Prof. Kumar said that the award would motivate him to work with even more enthusiasm in his research area.

“Looking forward, we want to motivate more undergraduate students to take up research as a career. Any research area needs a critical mass of researchers. This change is slowly happening in theoretical computer science in India”, he says.

Prof. Kumar’s research interest lies in the area of theoretical computer science, with emphasis on problems arising in scheduling, resource allocation, graph theory and clustering. “Many of these problems are fundamental in nature and have been studied for many years (or decades). Often one needs to design algorithms which use novel heuristics, and formally prove that they give good solutions”, he explains.

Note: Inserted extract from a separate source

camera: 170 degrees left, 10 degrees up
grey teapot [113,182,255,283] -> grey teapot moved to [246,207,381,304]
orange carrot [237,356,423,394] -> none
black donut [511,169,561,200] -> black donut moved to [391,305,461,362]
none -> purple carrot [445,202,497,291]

One such example is the scheduling of tasks in large data centres, which have immense computing resources and billions of jobs lined up. How does one schedule tasks such that the resources are used optimally? “Optimality could mean minimising the overall delay of tasks, or energy consumed by the processors, or some combination of the two”, explains Prof. Kumar.

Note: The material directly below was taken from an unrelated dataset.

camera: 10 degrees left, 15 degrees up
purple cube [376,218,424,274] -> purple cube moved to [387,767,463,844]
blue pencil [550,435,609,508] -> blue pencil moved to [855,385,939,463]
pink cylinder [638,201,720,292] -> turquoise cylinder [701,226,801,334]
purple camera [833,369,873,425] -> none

Sometimes, these tasks may not be known in advance, and scheduling algorithms need to make decisions after considering other adversarial factors. These algorithms are called on-line algorithms. “My research focuses on resource allocation problems in graph theory where we want to connect a set of users or computers in a network optimally”, adds Prof. Kumar, talking about his work.

Also a recipient of the Indian National Academy of Engineer (INAE) Young Engineer Award, Indian National Science Academy (INSA) Young Scientist Award and the IBM Faculty Award. Prof. Kumar has broad industry and academic experience in India and abroad.